Medical bills and lost time from a work-related injury can be an enormous burden on workers and their families. That is why America’s workers’ compensation system was created more than a century ago. The basic principle is that employers assume responsibility for providing insurance that pays out certain benefits (e.g. medical, rehabilitation, lost time) to workers injured on the job without regard to fault. In return, employers are protected from personal injury or other liability for workplace injuries and illnesses.
Over 50,000 workers were injured on the job in Kentucky in 2016, and 26,000 of those injuries required restricted duty, job transfer or days away from work. Kentucky continues to have a workplace fatality and injury rate higher than the national average.
Yet with this bill, Kentuckians will be at great risk of falling into poverty and relying on safety net programs as a result of a work-related injury. For many, the bill will cap medical benefits related to an injury to 15 years. Provisions that allow for extensions of that cap put the burden on workers to overcome several obstacles on a strict timeline – a set-up that will lead many workers to lose benefits permanently. Benefits for older injured workers will be cut off even more drastically at age 67 or after two years (the latter for those working past age 67).

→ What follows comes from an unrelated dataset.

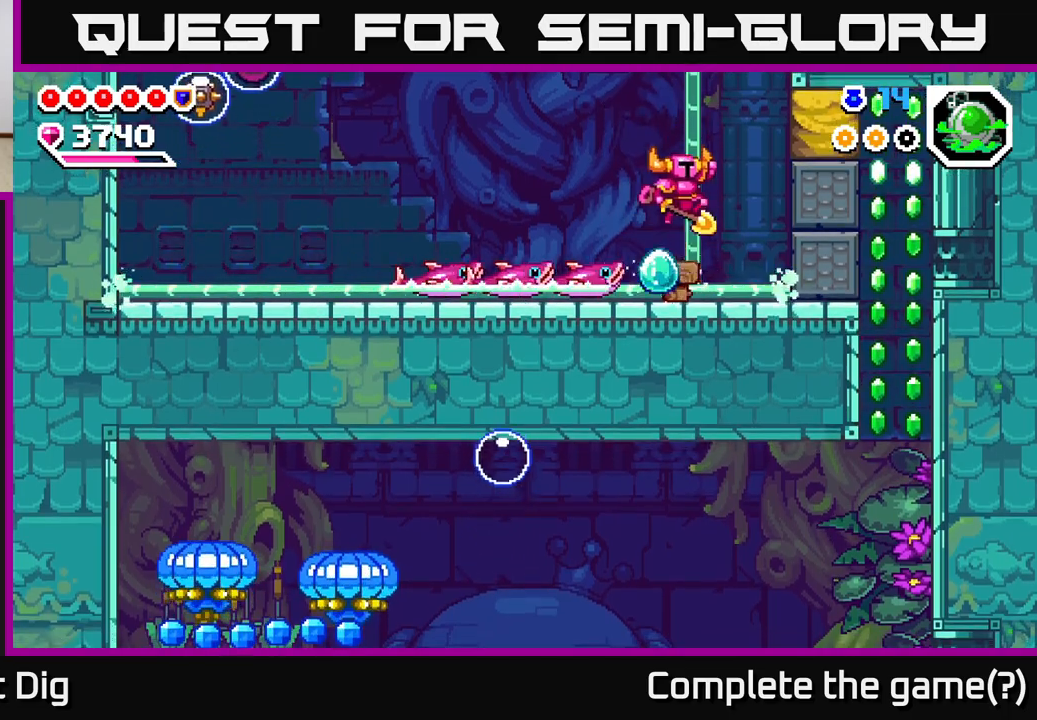
{"buttons": ["A", "DPAD_DOWN"], "right_stick": "center", "events": [[83, "DPAD_RIGHT", "up"], [333, "DPAD_DOWN", "down"]]}
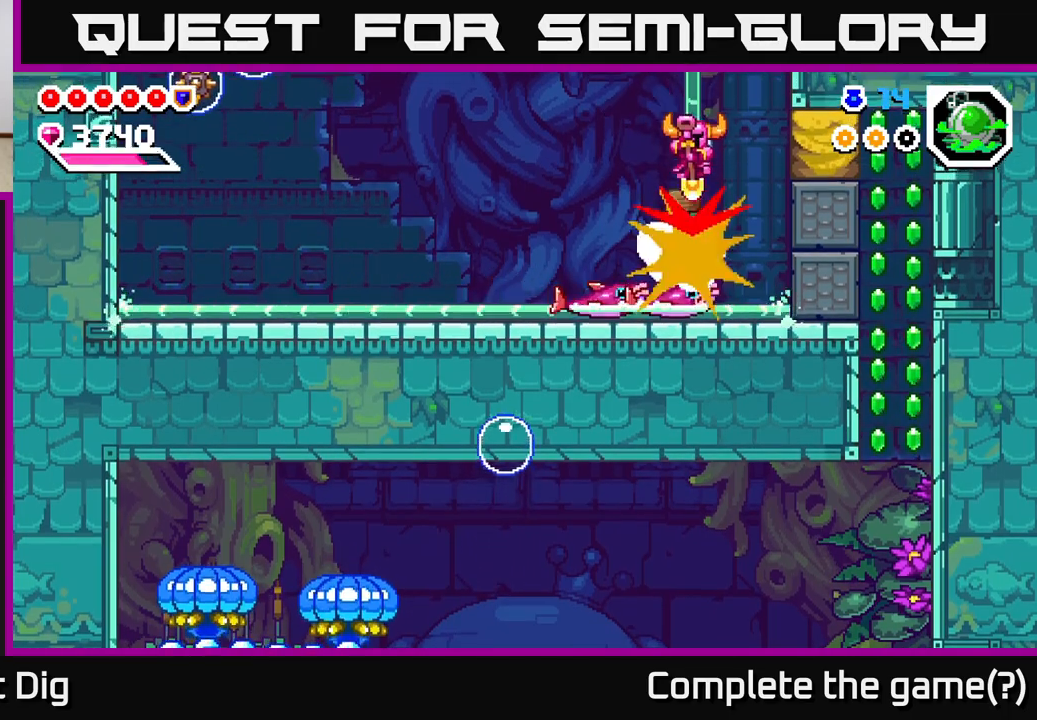
{"buttons": ["A", "DPAD_DOWN"], "right_stick": "center", "events": []}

The bill would also shrink the window in which workers can file “re-opening claims” for when the debilitating consequences of an injury compound years after the original injury. And it would limit doctors’ discretion to decide the best way to treat each patient by introducing treatment guidelines and pharmaceutical formularies.
An additional problem with HB 2 concerns how it treats Black Lung cases. Between 1996 and 2012, rules were in place that made it hard for sick miners to get benefits. That practice was found unconstitutional on the grounds it treated miners differently than workers with other occupational diseases. HB 2 re-establishes the practice by applying it to all occupational diseases. Especially at a time when researchers have confirmed advanced black lung disease is reaching the highest levels ever seen in coal miners from Kentucky, West Virginia and Virginia, the legislature should be looking at ways to better support these workers – not making it harder for them to get medical treatment and workers’ compensation for this devastating disease.
Supporters of the bill claim it would make Kentucky businesses more competitive. This bill is not about competitiveness, but about shifting the costs of a work-related injury from insurance companies (who are doing very well) and business to injured workers and the general public. Workers’ compensation costs for businesses in Kentucky have been declining for two decades. In fact, businesses in Kentucky already pay 18 percent less than the national median for workers’ compensation premiums. Kentucky premiums are solidly in the bottom half of the state premium rankings.
Even as premium costs have gone down for employers and insurance companies’ profits have grown, there has been no increase in Kentucky’s workers’ compensation benefits for injured workers since 2000. HB 2 would slightly increase benefits for a minority of workers, but not by nearly enough or for enough people to offset other damaging components of the bill.
The Kentucky legislature is engaged in a race to the bottom in its workers’ compensation laws, which will result in unfair, weak or nonexistent benefits for seriously injured workers. Without adequate workers’ compensation, the costs of a work-related injury are an enormous burden on workers and their families. The economic security of Kentucky workers, including miners, is at risk with the fate of this bill in the Senate.